Limited scale and false targets pose challenges
However, despite their popularity, DTC brands also face certain challenges. One of them is their limited scale. Indian consumers still prefer offline shopping over online purchases. For such consumers, DTC brands should open physical stores, once they achieve a certain turnover, adds Sreedhar Prasad, Bengaluru-based independent internet business expert.
Moreover, they should target the right group of consumers. With some brands being into nutrition or healthy food products, they cannot depend on earlier target groups which classified consumers on the basis of their age or socio-economic category.
Resale market to rise at 15% CAGR
A new Boston Consulting Group (BCG) report says, the next half-decade could see the resale market rise at a compound annual growth rate (CAGR) of 15 per cent to 20 per cent. For some strategically placed online resale players, the researchers calculated a potential CAGR of 100 per cent over the next half a decade alone.
BCG surveyed 7,000 consumers across six countries, specifically individuals who are active on Vestiaire Collective – an online fashion resale platform. The aim was to explore a market that is rapidly gaining momentum, positioned on the bright side of the dramatic changes in consumer behavior resulting from Covid-19.
A subdued economy this year has been devastating for the global luxury goods market, as all manner of discretionary spending came to a grinding halt. The good news is that the appetite for luxury has not disappeared – putting secondhand fashion in the spotlight.
The market has already gained some ground across the world – currently valued anywhere between $30 billion and $40 billion. Against this backdrop, considering the fact that resale only represents 2 per cent of the global fashion market at the moment, the only direction seems to be upwards.
Gucci named as the world’s hottest brand by Lyst
Gucci has been crowned the world’s hottest brand according to fashion shopping platform Lyst’s most recent index, dethroning US sportswear giant Nike which topped the list.
The Lyst 2020 named Gucci the planet’s hottest brand in a quarter that saw the luxury Italian label livestream its Epilogue collection in July, with worldwide views exceeding 35 million - its most-watched digital event to date.
Pageviews at the brand soared 52% year-on-year in the quarter. Off-White - which opened new stores in London, Miami and Milan, and whose founder Virgil Abloh launched a 1 million dollar scholarship fund for Black fashion students in the quarter - retained second position on the list, while Nike - which reported an 82 percent jump in digital sales and launched its first dedicated maternity collection - dropped two places to third position.
Lyst creates its indexes by filtering more than eight million items by volume of social media mentions, searches, page views, interactions and sales across thousands of online stores.
Ralph Lauren expects COVID-19 to affect Q3 earnings
Ralph Lauren Corp expects third quarter and full year earnings to be adversely affected by the pandemic. The company missed its revenue targets for the second quarter as fewer customers spent on its high-end apparel and accessories. Ralph Lauren’s net revenue fell by about 30 per cent to $1.19 billion in the quarter ended September 26, missing analysts’ average estimate of $1.21 billion, according to IBES data from Refinitiv.
The company continued its expansion journey fast-tracking Connected Retail and its company-wide digital transformation. It also began to simplify its organizational and cost structures to position the company for future growth.
Looking ahead, the company will continue to work proactively to deliver an elevated experience that inspires consumers around the world and creates value for all of our stakeholders. It reported a net loss of $39.1 million, or 53 cents per share, compared with a profit of $182.1 million, or $2.34 per share, a year earlier.

Stored data
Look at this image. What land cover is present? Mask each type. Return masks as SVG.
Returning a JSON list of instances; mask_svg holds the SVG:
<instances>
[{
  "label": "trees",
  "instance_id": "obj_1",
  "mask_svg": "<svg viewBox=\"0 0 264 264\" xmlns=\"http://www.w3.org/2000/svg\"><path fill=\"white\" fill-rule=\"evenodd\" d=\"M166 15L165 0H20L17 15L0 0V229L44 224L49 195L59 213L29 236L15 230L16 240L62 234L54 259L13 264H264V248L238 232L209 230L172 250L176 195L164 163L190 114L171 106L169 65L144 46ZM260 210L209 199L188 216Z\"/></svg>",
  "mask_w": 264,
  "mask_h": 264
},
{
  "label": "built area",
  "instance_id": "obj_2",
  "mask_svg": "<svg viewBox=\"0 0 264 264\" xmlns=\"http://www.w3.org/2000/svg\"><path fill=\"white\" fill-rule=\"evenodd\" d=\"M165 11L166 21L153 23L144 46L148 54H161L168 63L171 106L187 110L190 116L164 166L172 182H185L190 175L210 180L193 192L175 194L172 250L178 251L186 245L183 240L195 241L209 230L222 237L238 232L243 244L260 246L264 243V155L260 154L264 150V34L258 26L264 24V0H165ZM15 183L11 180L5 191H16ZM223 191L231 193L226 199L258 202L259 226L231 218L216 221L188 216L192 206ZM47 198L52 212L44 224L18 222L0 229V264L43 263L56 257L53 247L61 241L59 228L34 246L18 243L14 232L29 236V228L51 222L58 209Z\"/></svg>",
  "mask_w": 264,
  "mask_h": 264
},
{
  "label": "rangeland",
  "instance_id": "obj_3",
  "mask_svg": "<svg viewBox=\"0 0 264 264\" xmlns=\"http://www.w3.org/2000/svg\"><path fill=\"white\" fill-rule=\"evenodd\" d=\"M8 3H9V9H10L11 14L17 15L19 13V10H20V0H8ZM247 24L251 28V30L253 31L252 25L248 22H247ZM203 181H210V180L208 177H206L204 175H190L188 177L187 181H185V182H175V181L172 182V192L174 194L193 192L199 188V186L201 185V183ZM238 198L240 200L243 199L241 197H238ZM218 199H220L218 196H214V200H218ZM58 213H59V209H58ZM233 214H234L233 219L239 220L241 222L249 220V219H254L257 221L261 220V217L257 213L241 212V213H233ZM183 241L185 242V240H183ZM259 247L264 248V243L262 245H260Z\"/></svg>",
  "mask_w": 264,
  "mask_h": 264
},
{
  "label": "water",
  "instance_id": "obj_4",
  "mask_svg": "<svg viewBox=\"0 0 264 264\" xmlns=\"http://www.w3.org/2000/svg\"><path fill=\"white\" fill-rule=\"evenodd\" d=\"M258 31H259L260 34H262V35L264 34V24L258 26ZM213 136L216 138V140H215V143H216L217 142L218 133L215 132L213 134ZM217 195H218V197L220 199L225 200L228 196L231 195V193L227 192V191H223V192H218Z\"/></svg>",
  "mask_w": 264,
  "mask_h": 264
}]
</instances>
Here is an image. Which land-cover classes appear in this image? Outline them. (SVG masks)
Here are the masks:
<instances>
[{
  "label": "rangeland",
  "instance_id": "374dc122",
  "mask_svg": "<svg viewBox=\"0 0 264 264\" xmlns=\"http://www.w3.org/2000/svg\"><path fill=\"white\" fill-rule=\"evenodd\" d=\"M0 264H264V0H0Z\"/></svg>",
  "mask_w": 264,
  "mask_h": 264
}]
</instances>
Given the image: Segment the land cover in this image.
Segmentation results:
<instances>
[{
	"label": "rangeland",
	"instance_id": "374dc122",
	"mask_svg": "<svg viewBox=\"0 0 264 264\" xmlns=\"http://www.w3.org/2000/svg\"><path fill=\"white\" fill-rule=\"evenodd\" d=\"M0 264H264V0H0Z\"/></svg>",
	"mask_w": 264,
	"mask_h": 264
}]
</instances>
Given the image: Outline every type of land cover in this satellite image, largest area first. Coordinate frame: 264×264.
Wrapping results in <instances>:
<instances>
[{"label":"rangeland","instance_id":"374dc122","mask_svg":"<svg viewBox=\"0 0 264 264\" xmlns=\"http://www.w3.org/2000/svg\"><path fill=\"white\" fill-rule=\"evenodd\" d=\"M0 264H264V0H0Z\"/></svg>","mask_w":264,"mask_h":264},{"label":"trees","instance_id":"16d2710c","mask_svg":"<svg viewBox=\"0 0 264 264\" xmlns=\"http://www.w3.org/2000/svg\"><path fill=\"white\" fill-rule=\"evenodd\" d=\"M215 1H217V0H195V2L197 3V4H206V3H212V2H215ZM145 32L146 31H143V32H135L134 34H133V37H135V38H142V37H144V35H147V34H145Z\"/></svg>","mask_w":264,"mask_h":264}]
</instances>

▶ [WHAT YOU HAVE TO DO]:
Answer these questions using the fashion business news text:
(a) How many consumers did BCG survey, and across how many countries?
(b) Which brand kept second position on the Lyst list?
(c) What was Ralph Lauren's net revenue in the quarter ended September 26?
The records have no connection to the text.

▶ [SOLVED PROBLEM]:
(a) 7,000 consumers across six countries
(b) Off-White
(c) About $1.19 billion